Islamic State (ISIS) recruits in India wanted to take advantage of the student movement that broke out in several cities after the arrest of JNU student union president Kanhaiya Kumar.
On February 19, when Kanhaiya was in Tihar jail on sedition charges and students of several universities were holding demonstrations demanding his release, ISIS’s Ahmad Ali asked 19-year-old Ashiq Ahmad alias Raja of Hooghly, West Bengal, to infiltrate the movement and burn vehicles and oil tankers using petrol.
This has been revealed in the statements of three recruits of India’s ISIS wing — Junud al Khalifa-e-Hind (JKH) — Ashiq Ahmad alias Raja, Mohammad Abdul Ahad and Mohammad Afzal.
The NIA says the idea was to further agitate the students so that it creates disorder in the country.
Their statements, made under Section 164 of CrPC, was exclusively accessed by TOI . The statements of three IS members have been recorded for the first time by any agency. Their testimony proves the creation of JKH and their meetings in Tumukur and Bengaluru (Karnataka), West Bengal and Punjab.
In his statement, Ashiq said Ahmed Ali, who claimed that he was the boss of Ansar-ut Tawhid fi Bilad al-Hind (AuT), contacted him on February 19 through his ID on Trillion app. Some 14 members of the IS had been caught by the NIA by this time. “He told me that agencies are keeping a tab on us. He told me that a student movement is happening in the country and that we should enter and put vehicles, oil tankers on fire,” Ashiq said.
Agencies suspect that Ali is none other than Shafi Armar, the head of ISIS in India who is learnt to have died in a recent US drone attack. Ashiq was caught by the NIA on February 22. AuT is connected to ISIS and the outfit opened JKH in India and planned to have a unit in every state, as claimed by Bengaluru- based Ahad.
Ashiq said he was asked to “learn spying, swimming and drawing maps”, and that their first target would be “Shias”, while they also planned to “free former IM chief Yasin Bhatkal from jail”.
“When I asked Ali for a pistol and sent him a picture of a temple near my place (in Hooghly) where we could have carried out a blast to impress him, he told me that we will not do anything small,” Ashiq added. Ashiq, who was doing his mechanical engineering, said he was especially drawn towards “jihad” after breaking up with his Hindu girlfriend as she told him that she couldn’t leave her religion for him. “I was thinking of changing my religion and then going to her parents,” he said.
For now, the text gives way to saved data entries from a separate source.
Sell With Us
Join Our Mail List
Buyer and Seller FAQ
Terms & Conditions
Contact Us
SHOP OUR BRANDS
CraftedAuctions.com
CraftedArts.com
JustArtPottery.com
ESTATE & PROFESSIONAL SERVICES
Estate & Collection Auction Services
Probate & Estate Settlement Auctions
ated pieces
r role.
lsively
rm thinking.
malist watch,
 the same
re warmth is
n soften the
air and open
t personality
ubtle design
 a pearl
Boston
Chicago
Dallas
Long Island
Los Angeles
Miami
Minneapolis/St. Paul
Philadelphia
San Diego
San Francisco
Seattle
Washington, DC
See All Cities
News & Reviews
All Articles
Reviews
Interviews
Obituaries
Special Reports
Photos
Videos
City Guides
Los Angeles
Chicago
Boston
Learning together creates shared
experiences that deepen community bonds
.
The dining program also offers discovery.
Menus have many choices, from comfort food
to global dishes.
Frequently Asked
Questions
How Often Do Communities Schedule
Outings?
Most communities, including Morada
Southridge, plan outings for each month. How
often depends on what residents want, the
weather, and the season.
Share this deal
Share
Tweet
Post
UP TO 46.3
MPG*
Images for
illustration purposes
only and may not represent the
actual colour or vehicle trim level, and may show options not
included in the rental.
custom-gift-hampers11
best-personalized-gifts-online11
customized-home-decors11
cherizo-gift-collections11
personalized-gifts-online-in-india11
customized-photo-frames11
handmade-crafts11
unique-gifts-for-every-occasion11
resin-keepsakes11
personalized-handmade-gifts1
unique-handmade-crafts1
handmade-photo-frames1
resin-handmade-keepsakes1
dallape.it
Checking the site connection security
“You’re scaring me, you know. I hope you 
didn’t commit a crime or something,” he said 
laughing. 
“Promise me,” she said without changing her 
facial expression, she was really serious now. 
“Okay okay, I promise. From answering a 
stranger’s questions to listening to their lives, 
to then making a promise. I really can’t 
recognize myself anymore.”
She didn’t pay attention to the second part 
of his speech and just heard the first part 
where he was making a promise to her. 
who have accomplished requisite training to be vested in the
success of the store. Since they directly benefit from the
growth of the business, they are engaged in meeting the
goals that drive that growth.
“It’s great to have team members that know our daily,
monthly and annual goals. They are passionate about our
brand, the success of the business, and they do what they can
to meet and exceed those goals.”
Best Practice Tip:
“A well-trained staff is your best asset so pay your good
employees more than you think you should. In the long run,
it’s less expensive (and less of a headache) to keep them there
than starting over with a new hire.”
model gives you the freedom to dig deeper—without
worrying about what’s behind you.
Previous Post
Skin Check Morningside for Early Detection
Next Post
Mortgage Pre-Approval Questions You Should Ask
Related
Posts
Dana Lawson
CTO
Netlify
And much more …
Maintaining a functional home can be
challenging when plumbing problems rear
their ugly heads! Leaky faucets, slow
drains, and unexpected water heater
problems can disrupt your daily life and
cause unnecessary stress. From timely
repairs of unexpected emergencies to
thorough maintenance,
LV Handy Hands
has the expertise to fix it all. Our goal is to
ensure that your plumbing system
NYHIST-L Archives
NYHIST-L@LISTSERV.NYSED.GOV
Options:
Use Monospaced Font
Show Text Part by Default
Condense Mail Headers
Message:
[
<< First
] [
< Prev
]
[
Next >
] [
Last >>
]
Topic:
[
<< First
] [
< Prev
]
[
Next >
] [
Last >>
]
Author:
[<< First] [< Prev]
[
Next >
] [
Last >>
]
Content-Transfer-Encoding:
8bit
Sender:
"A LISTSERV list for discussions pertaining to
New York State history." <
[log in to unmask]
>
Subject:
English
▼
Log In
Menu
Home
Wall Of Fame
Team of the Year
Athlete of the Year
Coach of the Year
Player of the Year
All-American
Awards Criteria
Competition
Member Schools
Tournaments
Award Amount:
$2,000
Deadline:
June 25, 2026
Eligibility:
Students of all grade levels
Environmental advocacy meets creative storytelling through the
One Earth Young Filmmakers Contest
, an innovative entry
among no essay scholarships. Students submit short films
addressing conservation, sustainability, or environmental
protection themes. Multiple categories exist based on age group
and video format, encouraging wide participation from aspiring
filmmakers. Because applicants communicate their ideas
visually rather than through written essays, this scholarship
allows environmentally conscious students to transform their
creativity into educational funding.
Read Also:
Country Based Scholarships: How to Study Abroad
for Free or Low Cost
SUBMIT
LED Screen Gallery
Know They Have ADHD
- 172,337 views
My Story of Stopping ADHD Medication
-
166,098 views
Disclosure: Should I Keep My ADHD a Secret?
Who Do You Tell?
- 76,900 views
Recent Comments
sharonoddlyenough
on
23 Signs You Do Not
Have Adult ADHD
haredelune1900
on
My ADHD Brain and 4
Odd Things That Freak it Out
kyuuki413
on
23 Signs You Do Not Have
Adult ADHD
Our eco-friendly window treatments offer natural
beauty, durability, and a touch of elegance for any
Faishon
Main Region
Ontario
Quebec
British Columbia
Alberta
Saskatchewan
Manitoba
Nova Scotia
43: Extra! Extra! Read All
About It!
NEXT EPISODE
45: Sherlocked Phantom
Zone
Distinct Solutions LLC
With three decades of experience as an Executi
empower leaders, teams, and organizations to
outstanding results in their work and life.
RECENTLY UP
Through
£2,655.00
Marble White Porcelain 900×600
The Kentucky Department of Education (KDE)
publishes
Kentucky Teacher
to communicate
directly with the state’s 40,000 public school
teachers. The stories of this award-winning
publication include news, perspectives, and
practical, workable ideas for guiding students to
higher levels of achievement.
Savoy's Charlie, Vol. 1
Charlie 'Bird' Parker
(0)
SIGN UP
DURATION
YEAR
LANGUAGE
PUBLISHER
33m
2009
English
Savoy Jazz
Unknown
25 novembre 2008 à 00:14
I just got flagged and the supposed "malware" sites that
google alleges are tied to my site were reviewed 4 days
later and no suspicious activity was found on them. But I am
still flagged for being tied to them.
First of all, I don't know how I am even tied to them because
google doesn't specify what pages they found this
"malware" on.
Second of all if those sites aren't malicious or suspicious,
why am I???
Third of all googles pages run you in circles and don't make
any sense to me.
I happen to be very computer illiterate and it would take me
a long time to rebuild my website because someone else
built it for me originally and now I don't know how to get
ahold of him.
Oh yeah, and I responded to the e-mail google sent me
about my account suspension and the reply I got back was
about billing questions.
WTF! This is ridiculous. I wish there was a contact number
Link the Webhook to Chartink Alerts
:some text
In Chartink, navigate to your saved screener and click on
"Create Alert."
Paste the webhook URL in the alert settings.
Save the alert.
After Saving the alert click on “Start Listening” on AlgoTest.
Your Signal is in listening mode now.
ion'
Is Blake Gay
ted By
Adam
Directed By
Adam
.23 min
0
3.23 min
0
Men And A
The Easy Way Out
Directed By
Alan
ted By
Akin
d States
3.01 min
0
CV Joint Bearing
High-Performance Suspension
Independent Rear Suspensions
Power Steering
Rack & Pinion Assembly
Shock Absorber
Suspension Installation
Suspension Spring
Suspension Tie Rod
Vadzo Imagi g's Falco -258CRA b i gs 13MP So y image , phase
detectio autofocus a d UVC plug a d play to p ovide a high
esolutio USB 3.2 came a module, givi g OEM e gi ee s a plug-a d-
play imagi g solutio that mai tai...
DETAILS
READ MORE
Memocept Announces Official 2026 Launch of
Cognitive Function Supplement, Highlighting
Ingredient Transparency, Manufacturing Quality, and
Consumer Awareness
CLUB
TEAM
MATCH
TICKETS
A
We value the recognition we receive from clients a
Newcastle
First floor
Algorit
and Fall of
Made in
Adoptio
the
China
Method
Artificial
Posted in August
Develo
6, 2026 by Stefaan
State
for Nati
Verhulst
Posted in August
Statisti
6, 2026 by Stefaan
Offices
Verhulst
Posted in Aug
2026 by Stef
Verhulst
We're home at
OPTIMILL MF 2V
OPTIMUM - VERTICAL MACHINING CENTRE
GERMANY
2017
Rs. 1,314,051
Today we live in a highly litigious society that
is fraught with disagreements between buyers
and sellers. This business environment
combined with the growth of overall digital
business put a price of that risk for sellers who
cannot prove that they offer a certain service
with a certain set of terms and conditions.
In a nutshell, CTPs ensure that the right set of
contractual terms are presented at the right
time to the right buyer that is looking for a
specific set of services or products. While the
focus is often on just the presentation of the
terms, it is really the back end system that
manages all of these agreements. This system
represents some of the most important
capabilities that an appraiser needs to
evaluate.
Ahad said he “was against the idea of jihad as he wanted to help poor people of Muslim community, which was not JKH’s plan”. A science graduate from the US, Ahad worked in Singapore, Saudi Arabia and UAE before he came in touch with ISIS members. “In December 2014, I visited Turkey as I wanted to go to Syria and see the reality on the ground. I was looking at the possibility of opening an NGO to help the victims of war but I was deported to India,” he added.